Les connaissances épidémiologiques et biologiques des effets à long terme sont en revanche contrastées. Les études épidémiologiques font apparaître un lien entre les leucémies infantiles et les expositions à des CEM-EBF. L’association est « statistiquement significative pour une exposition résidentielle, moyennée sur 24 h, à des champs magnétiques dont les niveaux sont supérieurs à 0,2 ou à 0,4 µT, selon les études ». L’ignorance des mécanismes biologiques sous-tendant ce lien constitue « un défi à la compréhension des questions soulevées par les résultats des études épidémiologiques » (Afsset, 2010). Les cancers sont les seules pathologies pour lesquelles est établie une relation statistique avec ces CEM, hormis l’hypothèse, qu’on ne peut pas écarter, de leur implication dans les maladies d’Alzheimer et de sclérose latérale amyotrophique, rapportée dans une méta-analyse d’expositions professionnelles (Garcia, 2008). »

En allant plus loin dans ces lectures, on constate même que le principe de précaution est aussi remis en question.

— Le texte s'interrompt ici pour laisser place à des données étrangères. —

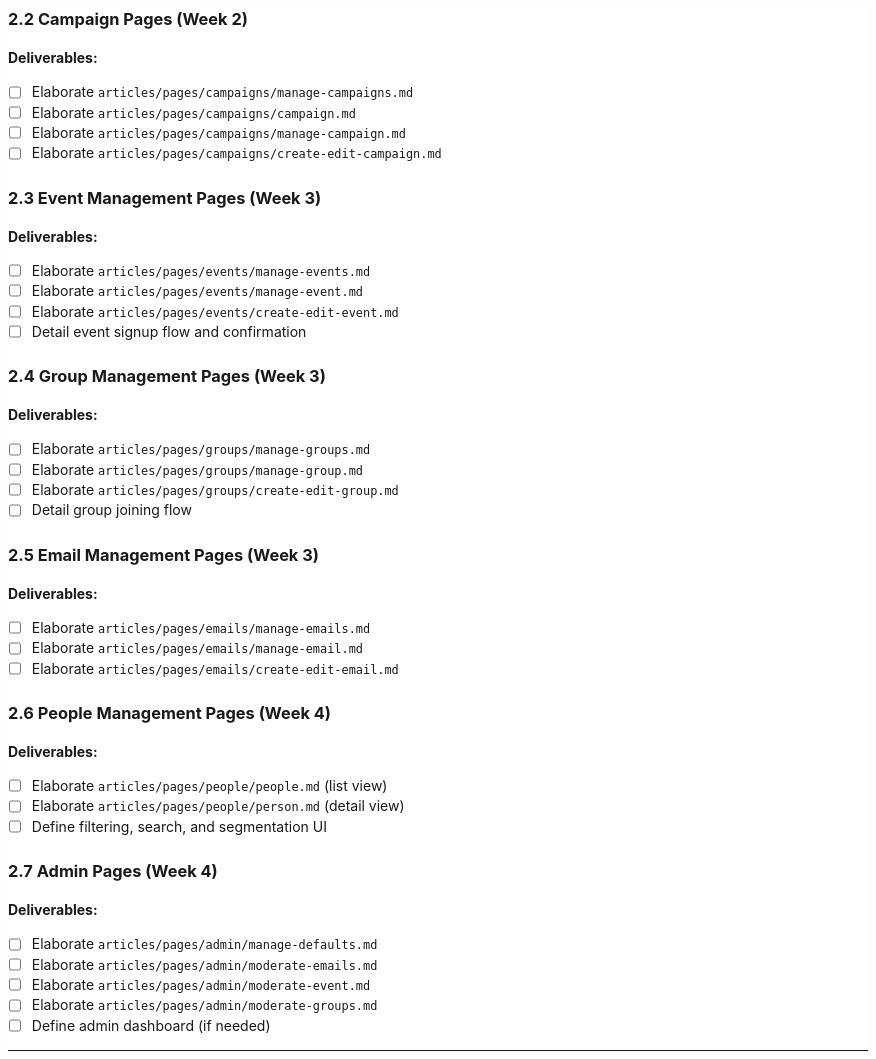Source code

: ### 2.2 Campaign Pages (Week 2)

**Deliverables:**

- [ ] Elaborate `articles/pages/campaigns/manage-campaigns.md`
- [ ] Elaborate `articles/pages/campaigns/campaign.md`
- [ ] Elaborate `articles/pages/campaigns/manage-campaign.md`
- [ ] Elaborate `articles/pages/campaigns/create-edit-campaign.md`

### 2.3 Event Management Pages (Week 3)

**Deliverables:**

- [ ] Elaborate `articles/pages/events/manage-events.md`
- [ ] Elaborate `articles/pages/events/manage-event.md`
- [ ] Elaborate `articles/pages/events/create-edit-event.md`
- [ ] Detail event signup flow and confirmation

### 2.4 Group Management Pages (Week 3)

**Deliverables:**

- [ ] Elaborate `articles/pages/groups/manage-groups.md`
- [ ] Elaborate `articles/pages/groups/manage-group.md`
- [ ] Elaborate `articles/pages/groups/create-edit-group.md`
- [ ] Detail group joining flow

### 2.5 Email Management Pages (Week 3)

**Deliverables:**

- [ ] Elaborate `articles/pages/emails/manage-emails.md`
- [ ] Elaborate `articles/pages/emails/manage-email.md`
- [ ] Elaborate `articles/pages/emails/create-edit-email.md`

### 2.6 People Management Pages (Week 4)

**Deliverables:**

- [ ] Elaborate `articles/pages/people/people.md` (list view)
- [ ] Elaborate `articles/pages/people/person.md` (detail view)
- [ ] Define filtering, search, and segmentation UI

### 2.7 Admin Pages (Week 4)

**Deliverables:**

- [ ] Elaborate `articles/pages/admin/manage-defaults.md`
- [ ] Elaborate `articles/pages/admin/moderate-emails.md`
- [ ] Elaborate `articles/pages/admin/moderate-event.md`
- [ ] Elaborate `articles/pages/admin/moderate-groups.md`
- [ ] Define admin dashboard (if needed)

---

Tous ces progrès technologiques en développement 5G, recharge par induction des appareils sont des marchés potentiels gigantesques pour les industriels et le risque humain est  un risque négligeable à leurs yeux. Ils définissent les normes, infiltrent via leur lobby les instances nationales et internationales, concrétisent ainsi en loi, décret ou recommandations leurs limites technologiques et financières et font appliquer l’ensemble par les institutions, les gouvernements, les fonctionnaires et les autorités sanitaires.

Les fonctionnaires ou le médecin en bout de ligne ne font qu’exécuter aveuglément les règles et formatages ainsi imposés. Si tu dévies d’un pouce (professeur Belpomme et docteur Milbert), tu es immédiatement rappelé à l’ordre.

A qui profite le crime ? pas aux scientifiques indépendants, pas aux EHS, pas aux malades alors à qui ? Répondre à cette question c’est renoncer à un confort de vie créé artificiellement et rentré dans les moeurs et habitudes. Pas d’antennes, pas de GSM à moins de mettre en place un autre outil.